[Work order]
Reproduce the lines of the items from the beginning up to and including the line that contains "Hi, I'm Kelly". Keep every line unchanged.

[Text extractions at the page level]
________________________
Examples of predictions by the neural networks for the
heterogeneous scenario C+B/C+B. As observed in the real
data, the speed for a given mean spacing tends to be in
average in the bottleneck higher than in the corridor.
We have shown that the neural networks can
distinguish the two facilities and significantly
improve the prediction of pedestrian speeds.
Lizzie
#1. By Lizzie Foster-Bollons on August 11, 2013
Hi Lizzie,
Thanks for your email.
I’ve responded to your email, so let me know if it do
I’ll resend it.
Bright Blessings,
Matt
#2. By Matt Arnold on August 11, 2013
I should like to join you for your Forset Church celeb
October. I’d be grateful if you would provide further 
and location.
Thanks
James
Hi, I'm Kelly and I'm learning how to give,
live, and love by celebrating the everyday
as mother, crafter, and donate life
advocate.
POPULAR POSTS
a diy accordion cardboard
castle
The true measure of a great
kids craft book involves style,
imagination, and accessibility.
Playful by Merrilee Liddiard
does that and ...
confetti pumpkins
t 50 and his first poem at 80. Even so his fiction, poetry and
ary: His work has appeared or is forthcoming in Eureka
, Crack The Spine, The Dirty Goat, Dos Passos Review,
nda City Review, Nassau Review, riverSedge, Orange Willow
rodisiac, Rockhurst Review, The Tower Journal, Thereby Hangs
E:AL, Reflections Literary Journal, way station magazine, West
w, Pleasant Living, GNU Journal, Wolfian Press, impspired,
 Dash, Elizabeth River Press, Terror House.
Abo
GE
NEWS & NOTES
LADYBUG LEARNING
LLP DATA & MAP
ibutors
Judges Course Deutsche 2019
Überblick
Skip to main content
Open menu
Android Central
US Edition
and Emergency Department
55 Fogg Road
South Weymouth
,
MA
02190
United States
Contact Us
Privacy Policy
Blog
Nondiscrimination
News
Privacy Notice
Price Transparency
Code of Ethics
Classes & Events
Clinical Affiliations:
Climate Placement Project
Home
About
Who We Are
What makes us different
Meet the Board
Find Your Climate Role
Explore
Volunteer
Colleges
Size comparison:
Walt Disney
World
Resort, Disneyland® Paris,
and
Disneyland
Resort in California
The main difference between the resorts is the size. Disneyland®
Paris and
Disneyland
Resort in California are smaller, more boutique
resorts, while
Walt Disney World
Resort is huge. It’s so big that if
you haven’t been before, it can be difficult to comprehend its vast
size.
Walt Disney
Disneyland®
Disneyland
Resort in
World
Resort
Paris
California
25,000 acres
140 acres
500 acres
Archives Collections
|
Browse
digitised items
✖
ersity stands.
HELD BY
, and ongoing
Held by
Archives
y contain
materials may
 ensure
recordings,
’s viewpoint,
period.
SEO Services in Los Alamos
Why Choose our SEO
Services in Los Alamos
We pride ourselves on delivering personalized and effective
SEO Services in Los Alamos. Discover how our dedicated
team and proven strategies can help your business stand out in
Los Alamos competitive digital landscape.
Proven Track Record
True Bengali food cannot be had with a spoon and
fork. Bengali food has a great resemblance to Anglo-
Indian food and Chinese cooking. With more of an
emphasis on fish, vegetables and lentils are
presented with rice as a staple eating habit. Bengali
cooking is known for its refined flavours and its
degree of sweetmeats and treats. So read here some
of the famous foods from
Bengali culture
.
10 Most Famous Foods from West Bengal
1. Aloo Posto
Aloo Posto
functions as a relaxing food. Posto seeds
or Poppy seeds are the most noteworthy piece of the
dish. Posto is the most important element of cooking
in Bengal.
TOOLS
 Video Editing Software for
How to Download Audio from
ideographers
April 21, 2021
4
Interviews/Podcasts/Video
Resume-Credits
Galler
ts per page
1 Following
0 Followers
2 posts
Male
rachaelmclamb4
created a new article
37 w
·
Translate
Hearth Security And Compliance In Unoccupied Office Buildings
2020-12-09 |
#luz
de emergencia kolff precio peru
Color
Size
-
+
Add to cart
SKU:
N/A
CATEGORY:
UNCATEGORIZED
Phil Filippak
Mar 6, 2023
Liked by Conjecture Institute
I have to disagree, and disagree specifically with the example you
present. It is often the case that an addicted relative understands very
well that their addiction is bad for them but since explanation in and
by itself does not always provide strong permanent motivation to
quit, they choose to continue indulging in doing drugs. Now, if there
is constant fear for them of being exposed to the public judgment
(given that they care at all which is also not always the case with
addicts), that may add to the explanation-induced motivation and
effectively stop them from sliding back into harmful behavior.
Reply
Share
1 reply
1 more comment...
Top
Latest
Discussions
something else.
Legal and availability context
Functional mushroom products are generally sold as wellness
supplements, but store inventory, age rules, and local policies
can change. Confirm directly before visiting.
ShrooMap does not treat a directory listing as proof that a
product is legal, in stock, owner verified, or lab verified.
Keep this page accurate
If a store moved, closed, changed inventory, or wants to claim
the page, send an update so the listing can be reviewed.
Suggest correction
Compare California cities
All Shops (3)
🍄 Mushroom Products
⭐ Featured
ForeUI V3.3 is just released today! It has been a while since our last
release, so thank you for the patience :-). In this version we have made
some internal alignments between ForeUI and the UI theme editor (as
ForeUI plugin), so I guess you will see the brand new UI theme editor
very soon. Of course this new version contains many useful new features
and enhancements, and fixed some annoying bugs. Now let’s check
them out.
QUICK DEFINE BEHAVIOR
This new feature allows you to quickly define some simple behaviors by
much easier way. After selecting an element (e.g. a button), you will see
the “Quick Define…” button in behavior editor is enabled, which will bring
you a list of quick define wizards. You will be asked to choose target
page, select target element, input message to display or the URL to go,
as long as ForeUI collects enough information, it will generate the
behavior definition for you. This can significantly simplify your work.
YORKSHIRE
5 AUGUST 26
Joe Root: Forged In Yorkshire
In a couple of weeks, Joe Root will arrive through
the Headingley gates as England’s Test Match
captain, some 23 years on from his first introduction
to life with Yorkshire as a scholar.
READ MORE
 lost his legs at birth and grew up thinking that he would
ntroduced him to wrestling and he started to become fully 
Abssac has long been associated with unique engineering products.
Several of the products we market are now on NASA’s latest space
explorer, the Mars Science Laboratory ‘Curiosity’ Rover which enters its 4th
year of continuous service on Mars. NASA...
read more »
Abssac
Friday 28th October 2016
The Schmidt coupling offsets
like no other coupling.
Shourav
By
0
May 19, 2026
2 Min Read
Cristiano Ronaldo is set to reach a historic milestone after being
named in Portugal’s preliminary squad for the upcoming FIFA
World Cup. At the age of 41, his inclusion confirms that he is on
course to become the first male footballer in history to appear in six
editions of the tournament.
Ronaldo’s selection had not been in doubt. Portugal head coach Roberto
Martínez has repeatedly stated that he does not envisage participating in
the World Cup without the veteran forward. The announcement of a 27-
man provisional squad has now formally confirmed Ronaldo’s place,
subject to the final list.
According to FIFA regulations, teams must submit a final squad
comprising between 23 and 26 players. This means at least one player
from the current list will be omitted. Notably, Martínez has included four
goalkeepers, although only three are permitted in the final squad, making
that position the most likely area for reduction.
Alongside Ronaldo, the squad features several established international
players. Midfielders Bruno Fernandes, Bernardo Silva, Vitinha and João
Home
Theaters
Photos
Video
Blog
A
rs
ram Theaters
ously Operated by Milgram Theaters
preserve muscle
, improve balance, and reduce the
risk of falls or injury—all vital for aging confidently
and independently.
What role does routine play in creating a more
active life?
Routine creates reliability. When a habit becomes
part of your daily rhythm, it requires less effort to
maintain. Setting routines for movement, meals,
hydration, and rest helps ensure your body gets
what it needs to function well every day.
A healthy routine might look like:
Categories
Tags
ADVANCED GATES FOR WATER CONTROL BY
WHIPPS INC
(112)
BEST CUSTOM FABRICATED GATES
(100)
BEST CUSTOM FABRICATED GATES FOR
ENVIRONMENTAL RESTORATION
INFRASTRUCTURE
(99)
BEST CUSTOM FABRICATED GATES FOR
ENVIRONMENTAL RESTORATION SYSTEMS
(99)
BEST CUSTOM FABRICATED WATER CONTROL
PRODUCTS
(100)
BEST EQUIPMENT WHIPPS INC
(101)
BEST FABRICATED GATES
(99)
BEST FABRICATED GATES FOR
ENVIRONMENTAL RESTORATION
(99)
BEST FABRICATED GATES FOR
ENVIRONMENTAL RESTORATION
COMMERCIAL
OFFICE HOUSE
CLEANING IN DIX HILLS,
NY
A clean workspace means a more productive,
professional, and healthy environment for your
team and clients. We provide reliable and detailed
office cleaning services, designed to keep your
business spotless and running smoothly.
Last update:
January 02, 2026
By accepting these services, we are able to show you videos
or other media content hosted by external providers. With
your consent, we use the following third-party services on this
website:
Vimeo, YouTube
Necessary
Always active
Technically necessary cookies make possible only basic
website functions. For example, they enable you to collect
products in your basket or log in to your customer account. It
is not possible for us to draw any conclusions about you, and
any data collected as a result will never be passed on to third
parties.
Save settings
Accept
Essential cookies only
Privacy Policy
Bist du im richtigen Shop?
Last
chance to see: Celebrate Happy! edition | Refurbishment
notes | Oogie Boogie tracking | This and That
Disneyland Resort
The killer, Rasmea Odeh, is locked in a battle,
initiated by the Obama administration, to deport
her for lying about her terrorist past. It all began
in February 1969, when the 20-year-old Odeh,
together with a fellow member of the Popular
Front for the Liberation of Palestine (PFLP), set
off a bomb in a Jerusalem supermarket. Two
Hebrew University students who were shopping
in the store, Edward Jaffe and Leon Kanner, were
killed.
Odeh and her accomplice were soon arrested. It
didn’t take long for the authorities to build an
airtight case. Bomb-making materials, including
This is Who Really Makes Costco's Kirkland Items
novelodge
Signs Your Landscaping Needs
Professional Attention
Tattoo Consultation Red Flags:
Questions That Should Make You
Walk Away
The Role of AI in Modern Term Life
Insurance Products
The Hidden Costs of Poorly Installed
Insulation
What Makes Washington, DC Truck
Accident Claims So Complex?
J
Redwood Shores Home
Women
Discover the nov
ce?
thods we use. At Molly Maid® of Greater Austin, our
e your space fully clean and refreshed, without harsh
________________________
[Exercise result]
Examples of predictions by the neural networks for the
heterogeneous scenario C+B/C+B. As observed in the real
data, the speed for a given mean spacing tends to be in
average in the bottleneck higher than in the corridor.
We have shown that the neural networks can
distinguish the two facilities and significantly
improve the prediction of pedestrian speeds.
Lizzie
#1. By Lizzie Foster-Bollons on August 11, 2013
Hi Lizzie,
Thanks for your email.
I’ve responded to your email, so let me know if it do
I’ll resend it.
Bright Blessings,
Matt
#2. By Matt Arnold on August 11, 2013
I should like to join you for your Forset Church celeb
October. I’d be grateful if you would provide further 
and location.
Thanks
James
Hi, I'm Kelly and I'm learning how to give,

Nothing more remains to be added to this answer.